One reason, other than the usual ones of infrastructure, teachers, teacher motivation etc, why our system has deteriorated is because it apes models from the western countries without imbibing the spirit behind the same. My son never sat for an exam till Class V. Till Class VIII he sits for exams at the end of each term (three terms in every academic year) and the portion is just of that term, which usually means very few chapters. As he now goes to Class IX he has no idea what it means to study for one full years syllabus and then sit for exams. He will probably adjust and cope given that he goes to a reasonably well-known school, we are reasonably involved parents (or so we think) and we will be able to afford tuitions for him.
During the first eight years there is no continuous assessment of learning outcomes, as would happen in the western countries. So we have eased the burden of exams without ensuring learning outcomes. And then we have a bunch of kids who are suddenly in high school mostly with very high self-esteem and certainly a lot of illusions about their academic abilities which is not in synch with reality.
Excessive cult of self-esteem
Ed Luce describes this phenomena as “excessive cult of self-esteem” in his book mentioned above. The proportion of teenagers who check the box “I think I am a special person” versus those who check “I am no better or worse than anybody else” has gone off the charts. To quote Ed, “Teachers avoid issuing verbal reprimands for errant behaviour…And every child wins some trophy or the other at school prize day…” Imagine the shock of moving from a high school where everyone is above average to a world where the distribution curve will resemble normal distribution.
We have our own version of the same problem. Reprimands are out, praise is in. Satindra, whose daughter attends one of the most prestigious schools in Delhi, tells me that when his daughter gets her spellings wrong, she still gets a smiley – a red one! Between our version of “Chinese moms” (not to forget the dads), and innumerable multi-coloured smileys, the children must be very confused.
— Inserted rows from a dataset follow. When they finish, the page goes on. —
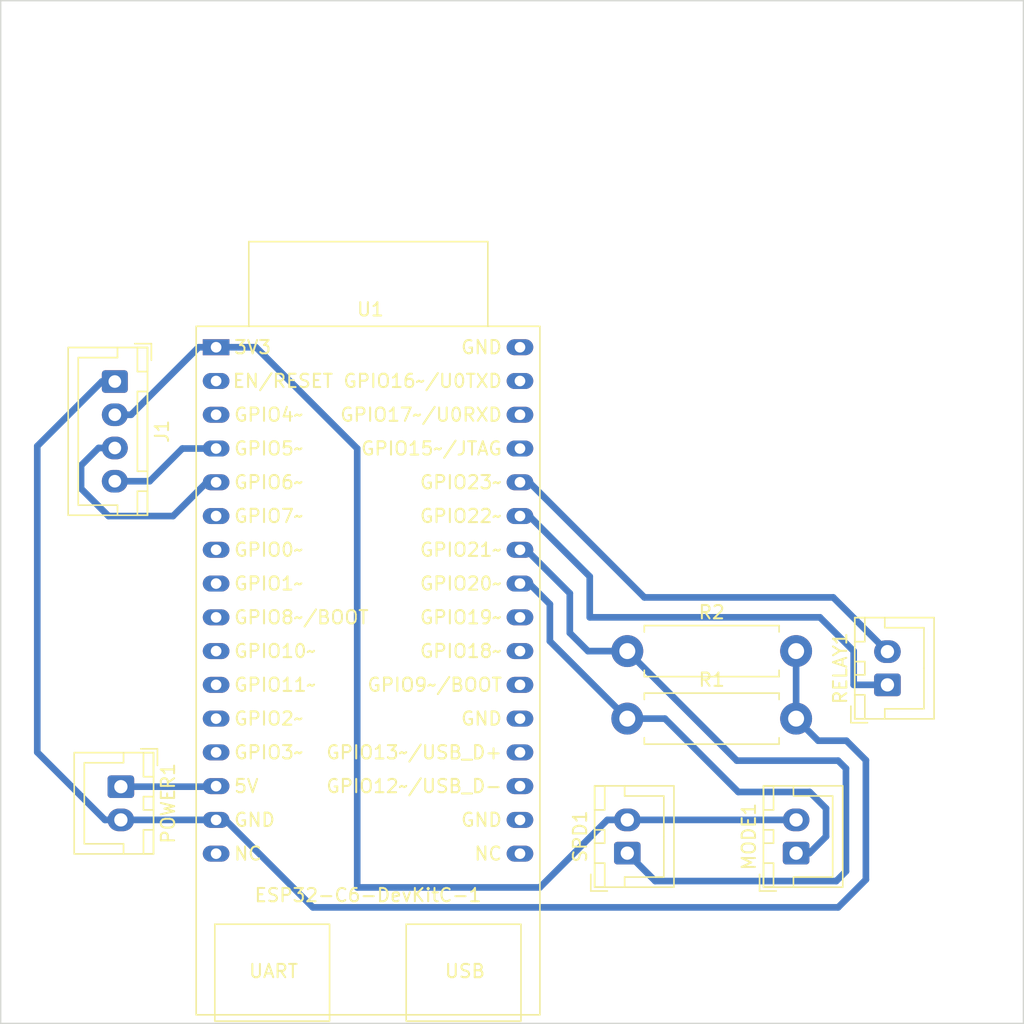
<source format=kicad_pcb>
(kicad_pcb (version 20221018) (generator pcbnew)

  (general
    (thickness 1.6)
  )

  (paper "A4")
  (layers
    (0 "F.Cu" signal)
    (31 "B.Cu" signal)
    (32 "B.Adhes" user "B.Adhesive")
    (33 "F.Adhes" user "F.Adhesive")
    (34 "B.Paste" user)
    (35 "F.Paste" user)
    (36 "B.SilkS" user "B.Silkscreen")
    (37 "F.SilkS" user "F.Silkscreen")
    (38 "B.Mask" user)
    (39 "F.Mask" user)
    (40 "Dwgs.User" user "User.Drawings")
    (41 "Cmts.User" user "User.Comments")
    (42 "Eco1.User" user "User.Eco1")
    (43 "Eco2.User" user "User.Eco2")
    (44 "Edge.Cuts" user)
    (45 "Margin" user)
    (46 "B.CrtYd" user "B.Courtyard")
    (47 "F.CrtYd" user "F.Courtyard")
    (48 "B.Fab" user)
    (49 "F.Fab" user)
    (50 "User.1" user)
    (51 "User.2" user)
    (52 "User.3" user)
    (53 "User.4" user)
    (54 "User.5" user)
    (55 "User.6" user)
    (56 "User.7" user)
    (57 "User.8" user)
    (58 "User.9" user)
  )

  (setup
    (pad_to_mask_clearance 0)
    (pcbplotparams
      (layerselection 0x0000000_fffffffe)
      (plot_on_all_layers_selection 0x0001000_80000000)
      (disableapertmacros false)
      (usegerberextensions false)
      (usegerberattributes true)
      (usegerberadvancedattributes true)
      (creategerberjobfile true)
      (dashed_line_dash_ratio 12.000000)
      (dashed_line_gap_ratio 3.000000)
      (svgprecision 4)
      (plotframeref false)
      (viasonmask false)
      (mode 1)
      (useauxorigin false)
      (hpglpennumber 1)
      (hpglpenspeed 20)
      (hpglpendiameter 15.000000)
      (dxfpolygonmode true)
      (dxfimperialunits true)
      (dxfusepcbnewfont true)
      (psnegative false)
      (psa4output false)
      (plotreference true)
      (plotvalue true)
      (plotinvisibletext false)
      (sketchpadsonfab false)
      (subtractmaskfromsilk false)
      (outputformat 4)
      (mirror false)
      (drillshape 2)
      (scaleselection 1)
      (outputdirectory "./")
    )
  )

  (net 0 "")
  (net 1 "GND")
  (net 2 "+3V3")
  (net 3 "Net-(J1-Pin_3)")
  (net 4 "Net-(J1-Pin_4)")
  (net 5 "Net-(MODE1-Pin_1)")
  (net 6 "+5V")
  (net 7 "Net-(SPD1-Pin_1)")
  (net 8 "Net-(RELAY1-Pin_1)")
  (net 9 "Net-(RELAY1-Pin_2)")
  (net 10 "unconnected-(U1-EN{slash}RESET-Pad2)")
  (net 11 "unconnected-(U1-GPIO4{slash}MTMS-Pad3)")
  (net 12 "unconnected-(U1-GPIO7-Pad6)")
  (net 13 "unconnected-(U1-GPIO0-Pad7)")
  (net 14 "unconnected-(U1-GPIO1-Pad8)")
  (net 15 "unconnected-(U1-GPIO8{slash}BOOT-Pad9)")
  (net 16 "unconnected-(U1-GPIO10-Pad10)")
  (net 17 "unconnected-(U1-GPIO11-Pad11)")
  (net 18 "unconnected-(U1-GPIO2-Pad12)")
  (net 19 "unconnected-(U1-GPIO3-Pad13)")
  (net 20 "unconnected-(U1-NC-Pad16)")
  (net 21 "unconnected-(U1-NC-Pad17)")
  (net 22 "unconnected-(U1-GND-Pad18)")
  (net 23 "unconnected-(U1-GPIO12{slash}USB_D--Pad19)")
  (net 24 "unconnected-(U1-GPIO13{slash}USB_D+-Pad20)")
  (net 25 "unconnected-(U1-GND-Pad21)")
  (net 26 "unconnected-(U1-GPIO9{slash}BOOT-Pad22)")
  (net 27 "unconnected-(U1-GPIO18-Pad23)")
  (net 28 "unconnected-(U1-GPIO19-Pad24)")
  (net 29 "unconnected-(U1-GPIO15{slash}JTAG-Pad29)")
  (net 30 "unconnected-(U1-GPIO17{slash}U0RXD-Pad30)")
  (net 31 "unconnected-(U1-GPIO16{slash}U0TXD-Pad31)")
  (net 32 "unconnected-(U1-GND-Pad32)")

  (footprint "Resistor_THT:R_Axial_DIN0411_L9.9mm_D3.6mm_P12.70mm_Horizontal" (layer "F.Cu") (at 104.89 134.62))

  (footprint "Connector_JST:JST_XH_B2B-XH-A_1x02_P2.50mm_Vertical" (layer "F.Cu") (at 117.59 149.82 90))

  (footprint "Connector_JST:JST_XH_B2B-XH-A_1x02_P2.50mm_Vertical" (layer "F.Cu") (at 124.46 137.16 90))

  (footprint "Connector_JST:JST_XH_B2B-XH-A_1x02_P2.50mm_Vertical" (layer "F.Cu") (at 66.79 144.82 -90))

  (footprint "PCM_Espressif:ESP32-C6-DevKitC-1" (layer "F.Cu") (at 73.955 111.76))

  (footprint "Connector_JST:JST_XH_B4B-XH-A_1x04_P2.50mm_Vertical" (layer "F.Cu") (at 66.335 114.34 -90))

  (footprint "Connector_JST:JST_XH_B2B-XH-A_1x02_P2.50mm_Vertical" (layer "F.Cu") (at 104.89 149.82 90))

  (footprint "Resistor_THT:R_Axial_DIN0411_L9.9mm_D3.6mm_P12.70mm_Horizontal" (layer "F.Cu") (at 104.89 139.7))

  (gr_rect (start 57.746353 85.686353) (end 134.690362 162.630362)
    (stroke (width 0.1) (type default)) (fill none) (layer "Edge.Cuts") (tstamp a2ea3e46-315d-4557-bb9b-aa57e7ee9e56))

  (segment (start 66.79 147.32) (end 65.59 147.32) (width 0.5) (layer "B.Cu") (net 1) (tstamp 27d450e0-2717-4d48-952a-da3aec7c1637))
  (segment (start 81.235 153.9) (end 74.655 147.32) (width 0.5) (layer "B.Cu") (net 1) (tstamp 47b10ae1-6ced-4d80-922e-a12384dc5539))
  (segment (start 65.59 147.32) (end 60.5 142.23) (width 0.5) (layer "B.Cu") (net 1) (tstamp 666be60a-2338-47a3-9830-bc04dc9bd28a))
  (segment (start 121.37264 141.36132) (end 122.84 142.82868) (width 0.5) (layer "B.Cu") (net 1) (tstamp 70fc8c06-f6a3-4bd5-9767-99e15e149090))
  (segment (start 74.655 147.32) (end 73.955 147.32) (width 0.5) (layer "B.Cu") (net 1) (tstamp 72bb3084-0c60-49ab-bb8b-722fc2296e14))
  (segment (start 117.59 139.7) (end 117.59 134.62) (width 0.5) (layer "B.Cu") (net 1) (tstamp 77944813-0422-4b76-bf69-54c6f92be080))
  (segment (start 122.84 142.82868) (end 122.84 151.81132) (width 0.5) (layer "B.Cu") (net 1) (tstamp 8ab0eeac-3e77-4268-b498-da7853b9c36f))
  (segment (start 119.25132 141.36132) (end 121.37264 141.36132) (width 0.5) (layer "B.Cu") (net 1) (tstamp 8da8ec66-fd3d-4325-814c-0d0286bb7305))
  (segment (start 66.335 114.34) (end 65.36 114.34) (width 0.5) (layer "B.Cu") (net 1) (tstamp 962db568-cf72-411d-8614-1562244a7932))
  (segment (start 73.955 147.32) (end 66.79 147.32) (width 0.5) (layer "B.Cu") (net 1) (tstamp 9f4a38e5-7733-444d-9742-0628d349754b))
  (segment (start 60.5 119.2) (end 60.5 142.23) (width 0.5) (layer "B.Cu") (net 1) (tstamp aea6dfba-b4b2-47a2-bbf3-9814059ff12d))
  (segment (start 120.75132 153.9) (end 81.235 153.9) (width 0.5) (layer "B.Cu") (net 1) (tstamp be628098-c79b-4677-9952-eb09a9d9a647))
  (segment (start 117.59 139.7) (end 119.25132 141.36132) (width 0.5) (layer "B.Cu") (net 1) (tstamp cc245862-43b7-4dad-bfdb-17b597cc5bfa))
  (segment (start 122.84 151.81132) (end 120.75132 153.9) (width 0.5) (layer "B.Cu") (net 1) (tstamp cdaf4157-ff15-4040-80e5-d04d5780651c))
  (segment (start 65.36 114.34) (end 60.5 119.2) (width 0.5) (layer "B.Cu") (net 1) (tstamp f92976dd-8a59-4b2f-af64-c5e7baad54e8))
  (segment (start 67.56 116.84) (end 72.64 111.76) (width 0.5) (layer "B.Cu") (net 2) (tstamp 02cad67f-2838-437e-970e-08de2108750e))
  (segment (start 98.31 152.4) (end 84.57 152.4) (width 0.5) (layer "B.Cu") (net 2) (tstamp 61cfbc70-1fc3-46c7-96d1-6893923b625f))
  (segment (start 84.57 119.38) (end 84.57 152.4) (width 0.5) (layer "B.Cu") (net 2) (tstamp 6d24509f-3c22-46d4-bbc9-e42286b0ec24))
  (segment (start 72.64 111.76) (end 73.955 111.76) (width 0.5) (layer "B.Cu") (net 2) (tstamp a288a78d-e80e-4d55-abb6-8fc5bd7d69b7))
  (segment (start 104.89 147.32) (end 103.39 147.32) (width 0.5) (layer "B.Cu") (net 2) (tstamp a91e006d-fa2e-4a8e-9aba-75d4434d1d07))
  (segment (start 66.335 116.84) (end 67.56 116.84) (width 0.5) (layer "B.Cu") (net 2) (tstamp b2d720cf-82af-42d5-92eb-45bee266d364))
  (segment (start 103.39 147.32) (end 98.31 152.4) (width 0.5) (layer "B.Cu") (net 2) (tstamp c572e867-da9b-4507-8332-d97de1ddb09f))
  (segment (start 73.955 111.76) (end 76.95 111.76) (width 0.5) (layer "B.Cu") (net 2) (tstamp c87a6cad-b938-4a6b-bf48-3cd698297436))
  (segment (start 117.59 147.32) (end 104.89 147.32) (width 0.5) (layer "B.Cu") (net 2) (tstamp d85edf15-454e-4db1-a6d3-9224020cc9ee))
  (segment (start 76.95 111.76) (end 84.57 119.38) (width 0.5) (layer "B.Cu") (net 2) (tstamp e97f8669-9a8c-4a40-b267-80ce50edf99d))
  (segment (start 70.715 124.46) (end 73.255 121.92) (width 0.5) (layer "B.Cu") (net 3) (tstamp 074749d3-a7da-40cc-bafd-39271c528702))
  (segment (start 63.795 120.655) (end 63.795 122.394848) (width 0.5) (layer "B.Cu") (net 3) (tstamp 589dcdb3-4a0f-46e2-af18-7e5620dfa147))
  (segment (start 65.11 119.34) (end 63.795 120.655) (width 0.5) (layer "B.Cu") (net 3) (tstamp 77ae3224-f7d7-4722-90b1-3648aa5da018))
  (segment (start 73.255 121.92) (end 73.955 121.92) (width 0.5) (layer "B.Cu") (net 3) (tstamp a073ca61-367e-451f-bdff-e6d9720049f2))
  (segment (start 63.795 122.394848) (end 65.860152 124.46) (width 0.5) (layer "B.Cu") (net 3) (tstamp cbc4b9a4-e3e7-4c17-a1cd-abb4447d1bf9))
  (segment (start 65.860152 124.46) (end 70.715 124.46) (width 0.5) (layer "B.Cu") (net 3) (tstamp d57affd3-5db5-46ed-b996-70df98760be0))
  (segment (start 66.335 119.34) (end 65.11 119.34) (width 0.5) (layer "B.Cu") (net 3) (tstamp ec1de7c9-1097-45f5-a631-0362ce43d2ac))
  (segment (start 71.415 119.38) (end 73.955 119.38) (width 0.5) (layer "B.Cu") (net 4) (tstamp 6fcbbd8e-efa1-42bc-b1ab-25388180d5c5))
  (segment (start 68.955 121.84) (end 71.415 119.38) (width 0.5) (layer "B.Cu") (net 4) (tstamp 9b875a9e-86bb-41b4-9819-bcc2a1db0bba))
  (segment (start 66.335 121.84) (end 68.955 121.84) (width 0.5) (layer "B.Cu") (net 4) (tstamp 9d64faf2-32b9-4a8c-83c0-299ba215aa70))
  (segment (start 97.515 129.54) (end 96.815 129.54) (width 0.5) (layer "B.Cu") (net 5) (tstamp 12304941-ed0a-45c1-a5b1-12d97cd24ebf))
  (segment (start 104.89 139.7) (end 99.065 133.875) (width 0.5) (layer "B.Cu") (net 5) (tstamp 4dd3d853-14f3-457c-8cb4-d1e77c14ebdc))
  (segment (start 113.239924 145.22) (end 107.719924 139.7) (width 0.5) (layer "B.Cu") (net 5) (tstamp 6b16699f-6bd9-42a2-bfbb-74ae0247f25e))
  (segment (start 118.59 149.82) (end 119.84 148.57) (width 0.5) (layer "B.Cu") (net 5) (tstamp 6d08abbb-bddb-4b15-af08-f22f7eed0d15))
  (segment (start 99.065 131.09) (end 97.515 129.54) (width 0.5) (layer "B.Cu") (net 5) (tstamp 8c8211cb-ce88-40af-8de8-d13542051522))
  (segment (start 117.59 149.82) (end 118.59 149.82) (width 0.5) (layer "B.Cu") (net 5) (tstamp 8e803e09-ae0c-49ab-9efa-e7e0ec064649))
  (segment (start 99.065 133.875) (end 99.065 131.09) (width 0.5) (layer "B.Cu") (net 5) (tstamp 99b6f983-e50d-4741-98f8-178128552529))
  (segment (start 119.84 148.57) (end 119.84 146.450152) (width 0.5) (layer "B.Cu") (net 5) (tstamp 9a60bcc7-e650-4206-8df0-7e86e82dc6c8))
  (segment (start 107.719924 139.7) (end 104.89 139.7) (width 0.5) (layer "B.Cu") (net 5) (tstamp a2a7fabe-23ef-42b2-8e06-0c04bfe8c2bc))
  (segment (start 119.84 146.450152) (end 118.609848 145.22) (width 0.5) (layer "B.Cu") (net 5) (tstamp bd8b4d1f-4d64-4148-bef4-54600c0dcb24))
  (segment (start 118.609848 145.22) (end 113.239924 145.22) (width 0.5) (layer "B.Cu") (net 5) (tstamp d101c96a-df7d-450f-ba04-73538c30e5d0))
  (segment (start 73.915 144.82) (end 73.955 144.78) (width 0.5) (layer "B.Cu") (net 6) (tstamp 1712d060-38da-4e5f-9c57-23f0a4b89143))
  (segment (start 66.79 144.82) (end 73.915 144.82) (width 0.5) (layer "B.Cu") (net 6) (tstamp 6f2afdb8-29a5-4812-b9ae-7ae143771297))
  (segment (start 113.13132 142.86132) (end 120.75132 142.86132) (width 0.5) (layer "B.Cu") (net 7) (tstamp 2c554ff7-b023-4618-857c-9ff6582de727))
  (segment (start 120.61 151.92) (end 121.34 151.19) (width 0.5) (layer "B.Cu") (net 7) (tstamp 57d26b92-4d82-4715-8fb0-9dcee21d3bab))
  (segment (start 100.565 133.25368) (end 100.565 130.273705) (width 0.5) (layer "B.Cu") (net 7) (tstamp 5a276a09-e86e-412d-9089-40a537989cfd))
  (segment (start 101.93132 134.62) (end 100.565 133.25368) (width 0.5) (layer "B.Cu") (net 7) (tstamp 5dc859c5-b76d-4778-b0b0-530b1e7104d9))
  (segment (start 121.34 143.45) (end 121.34 151.19) (width 0.5) (layer "B.Cu") (net 7) (tstamp 6173ae64-a5c8-4ef1-b472-1834e4ac588f))
  (segment (start 106.99 151.92) (end 120.61 151.92) (width 0.5) (layer "B.Cu") (net 7) (tstamp 8655f091-abac-4dd4-b37a-b0d024a9ce4c))
  (segment (start 104.89 134.62) (end 101.93132 134.62) (width 0.5) (layer "B.Cu") (net 7) (tstamp 908153b4-6c56-40bf-af13-dfc10565010e))
  (segment (start 100.565 130.273705) (end 97.291295 127) (width 0.5) (layer "B.Cu") (net 7) (tstamp 99ead44a-f67f-4a55-9fb7-22399dae33a6))
  (segment (start 104.89 149.82) (end 106.99 151.92) (width 0.5) (layer "B.Cu") (net 7) (tstamp aa040485-5895-4538-8776-26361abb8593))
  (segment (start 120.75132 142.86132) (end 121.34 143.45) (width 0.5) (layer "B.Cu") (net 7) (tstamp c8bb0c25-2d61-4d7b-a005-0df9ba9f9f8c))
  (segment (start 104.89 134.62) (end 113.13132 142.86132) (width 0.5) (layer "B.Cu") (net 7) (tstamp cb6e3971-5bfe-4a38-9ad4-3ce292404418))
  (segment (start 97.291295 127) (end 96.815 127) (width 0.5) (layer "B.Cu") (net 7) (tstamp f50ee972-edf2-4f91-8470-477513b0197f))
  (segment (start 121.92 137.16) (end 121.92 134.62) (width 0.5) (layer "B.Cu") (net 8) (tstamp 2a50e653-60a6-4b8f-ae5a-9ea812b35e0d))
  (segment (start 124.46 137.16) (end 121.92 137.16) (width 0.5) (layer "B.Cu") (net 8) (tstamp 8978d5de-bde2-4264-8cd9-02f96ea740df))
  (segment (start 97.515 124.46) (end 96.815 124.46) (width 0.5) (layer "B.Cu") (net 8) (tstamp a3672e28-6c38-4650-a089-80085bffeb60))
  (segment (start 119.38 132.08) (end 102.065 132.08) (width 0.5) (layer "B.Cu") (net 8) (tstamp b4e0eb7f-6db8-46a2-a8bd-fd6a9ba05bce))
  (segment (start 121.92 134.62) (end 119.38 132.08) (width 0.5) (layer "B.Cu") (net 8) (tstamp c22821d9-9a83-4a6b-a33d-05a9e11f16af))
  (segment (start 102.065 129.01) (end 97.515 124.46) (width 0.5) (layer "B.Cu") (net 8) (tstamp e8115698-a81b-4595-ba57-d96f2bcf1ccb))
  (segment (start 102.065 132.08) (end 102.065 129.01) (width 0.5) (layer "B.Cu") (net 8) (tstamp e9816248-5598-4315-8c22-121622b23b02))
  (segment (start 106.175 130.58) (end 97.515 121.92) (width 0.5) (layer "B.Cu") (net 9) (tstamp 1e33960a-5f0a-437a-b037-861b9dd25d5b))
  (segment (start 97.515 121.92) (end 96.815 121.92) (width 0.5) (layer "B.Cu") (net 9) (tstamp 1f996ed5-5f3a-4db9-88cc-086391217392))
  (segment (start 124.46 134.66) (end 120.38 130.58) (width 0.5) (layer "B.Cu") (net 9) (tstamp 333d25d2-0d57-4e02-9bf5-e4495c47a826))
  (segment (start 120.38 130.58) (end 106.175 130.58) (width 0.5) (layer "B.Cu") (net 9) (tstamp a4f88532-5a4f-44cd-94de-ad1bd95b3a32))

)

</source>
“What kind of world are these children ready for?”
I am not for once advocating that exams be held from Nursery class and burden these children; I only hope half-baked solutions are not adapted. Arvind Panagariya, in the article mentioned above, writes, “RTE proponents had opposed exams because they produce stress in children. But for what kind of world does such education prepare children? A world that is waiting for them with a life on a silver platter?”
Before I end, a bit of pat on my own back. On 26th March, in my blog titled “Will Aadhar Put an End to Double Subsidy?” I had written, “The risk is that in a rush to discover the next winning electoral slogan (Aapka paisa Aapke haath), the Congress leadership may have prematurely rushed into DBT without adequate groundwork or penetration of UID.” Now comes the news that DBT has indeed run into some problems, as per the Prime Minister (read Direct Benefits Transfer programme has run into difficulties, says PM.) I do hope that corrective action is taken soon and this project is not sacrificed at the altar of electoral goals. I also hope there will be no Right to Happiness Bill brought in by UPA-II.